↓↓↓

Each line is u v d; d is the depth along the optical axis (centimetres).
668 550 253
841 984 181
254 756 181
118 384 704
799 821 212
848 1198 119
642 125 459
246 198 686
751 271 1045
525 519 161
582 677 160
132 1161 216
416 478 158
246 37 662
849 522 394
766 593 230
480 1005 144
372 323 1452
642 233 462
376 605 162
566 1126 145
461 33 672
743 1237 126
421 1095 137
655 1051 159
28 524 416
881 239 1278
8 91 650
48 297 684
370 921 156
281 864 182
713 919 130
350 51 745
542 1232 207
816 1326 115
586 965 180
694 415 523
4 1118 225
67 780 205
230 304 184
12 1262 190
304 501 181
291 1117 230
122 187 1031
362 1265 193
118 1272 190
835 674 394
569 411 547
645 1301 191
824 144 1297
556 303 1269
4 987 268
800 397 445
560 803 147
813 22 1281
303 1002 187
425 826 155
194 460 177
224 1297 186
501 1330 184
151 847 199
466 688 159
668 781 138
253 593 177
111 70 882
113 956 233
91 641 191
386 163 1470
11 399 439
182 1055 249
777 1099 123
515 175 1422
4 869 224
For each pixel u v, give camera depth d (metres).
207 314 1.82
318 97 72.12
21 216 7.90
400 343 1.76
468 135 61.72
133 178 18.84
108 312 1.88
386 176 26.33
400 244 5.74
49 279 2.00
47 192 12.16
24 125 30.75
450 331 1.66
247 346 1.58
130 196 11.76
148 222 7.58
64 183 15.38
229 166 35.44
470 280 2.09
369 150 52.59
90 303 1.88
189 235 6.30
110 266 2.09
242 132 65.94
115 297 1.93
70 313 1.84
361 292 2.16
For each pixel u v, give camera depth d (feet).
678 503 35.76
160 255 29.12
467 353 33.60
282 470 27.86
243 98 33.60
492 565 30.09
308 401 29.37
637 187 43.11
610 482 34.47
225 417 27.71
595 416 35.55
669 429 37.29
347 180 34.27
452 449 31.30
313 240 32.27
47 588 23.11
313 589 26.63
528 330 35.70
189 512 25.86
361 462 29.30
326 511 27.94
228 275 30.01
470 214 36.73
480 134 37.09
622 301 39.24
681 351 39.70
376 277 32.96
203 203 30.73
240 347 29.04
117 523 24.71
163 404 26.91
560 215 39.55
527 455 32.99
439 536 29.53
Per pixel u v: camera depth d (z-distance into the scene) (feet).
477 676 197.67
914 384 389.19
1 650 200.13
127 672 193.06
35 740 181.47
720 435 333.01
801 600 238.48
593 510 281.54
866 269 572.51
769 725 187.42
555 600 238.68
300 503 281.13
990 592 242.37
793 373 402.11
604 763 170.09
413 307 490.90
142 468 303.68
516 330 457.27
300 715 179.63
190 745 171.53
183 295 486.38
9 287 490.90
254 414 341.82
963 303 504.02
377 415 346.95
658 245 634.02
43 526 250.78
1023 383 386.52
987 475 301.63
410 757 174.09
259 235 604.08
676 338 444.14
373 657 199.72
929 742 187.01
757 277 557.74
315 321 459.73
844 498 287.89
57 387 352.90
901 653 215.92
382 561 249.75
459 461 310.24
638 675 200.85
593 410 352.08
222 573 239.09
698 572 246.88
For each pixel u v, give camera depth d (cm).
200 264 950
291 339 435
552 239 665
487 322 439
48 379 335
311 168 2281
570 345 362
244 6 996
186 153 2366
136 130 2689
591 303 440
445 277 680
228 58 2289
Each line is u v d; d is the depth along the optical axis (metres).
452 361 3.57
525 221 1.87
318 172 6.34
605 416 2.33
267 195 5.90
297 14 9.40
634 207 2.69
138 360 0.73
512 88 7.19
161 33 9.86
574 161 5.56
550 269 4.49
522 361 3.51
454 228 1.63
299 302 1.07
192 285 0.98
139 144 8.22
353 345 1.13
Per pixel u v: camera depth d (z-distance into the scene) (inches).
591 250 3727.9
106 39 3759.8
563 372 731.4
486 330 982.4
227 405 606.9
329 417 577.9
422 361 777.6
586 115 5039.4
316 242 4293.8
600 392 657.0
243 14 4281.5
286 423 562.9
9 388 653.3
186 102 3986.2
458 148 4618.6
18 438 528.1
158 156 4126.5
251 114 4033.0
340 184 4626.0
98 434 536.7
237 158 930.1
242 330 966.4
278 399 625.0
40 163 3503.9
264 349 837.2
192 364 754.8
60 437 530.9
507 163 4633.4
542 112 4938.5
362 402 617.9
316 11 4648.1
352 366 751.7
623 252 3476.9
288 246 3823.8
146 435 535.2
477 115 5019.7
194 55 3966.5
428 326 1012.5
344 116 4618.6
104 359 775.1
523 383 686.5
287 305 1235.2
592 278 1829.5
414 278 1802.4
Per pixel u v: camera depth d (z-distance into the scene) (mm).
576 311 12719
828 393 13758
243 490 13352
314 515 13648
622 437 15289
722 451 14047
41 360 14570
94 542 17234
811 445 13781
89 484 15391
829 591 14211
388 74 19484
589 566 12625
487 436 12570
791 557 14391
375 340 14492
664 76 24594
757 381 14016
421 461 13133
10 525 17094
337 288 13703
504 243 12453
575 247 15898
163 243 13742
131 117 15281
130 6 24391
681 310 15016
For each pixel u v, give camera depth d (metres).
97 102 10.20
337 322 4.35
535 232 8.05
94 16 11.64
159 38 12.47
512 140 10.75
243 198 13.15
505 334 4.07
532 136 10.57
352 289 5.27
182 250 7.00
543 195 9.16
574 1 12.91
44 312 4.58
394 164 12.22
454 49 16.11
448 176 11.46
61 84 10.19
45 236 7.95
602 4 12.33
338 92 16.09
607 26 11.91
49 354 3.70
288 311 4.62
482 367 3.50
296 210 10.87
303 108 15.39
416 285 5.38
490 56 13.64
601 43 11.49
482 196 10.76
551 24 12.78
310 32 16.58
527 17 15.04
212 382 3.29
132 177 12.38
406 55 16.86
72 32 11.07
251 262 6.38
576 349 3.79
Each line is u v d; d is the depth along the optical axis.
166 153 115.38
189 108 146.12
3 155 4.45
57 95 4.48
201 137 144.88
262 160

↑↑↑

> _Exercise_
Transcribe the records above from the line holding "40 163 3503.9" down to the line holding "414 278 1802.4", inclusive, without adding anything.

> _Solved exercise_
40 163 3503.9
264 349 837.2
192 364 754.8
60 437 530.9
507 163 4633.4
542 112 4938.5
362 402 617.9
316 11 4648.1
352 366 751.7
623 252 3476.9
288 246 3823.8
146 435 535.2
477 115 5019.7
194 55 3966.5
428 326 1012.5
344 116 4618.6
104 359 775.1
523 383 686.5
287 305 1235.2
592 278 1829.5
414 278 1802.4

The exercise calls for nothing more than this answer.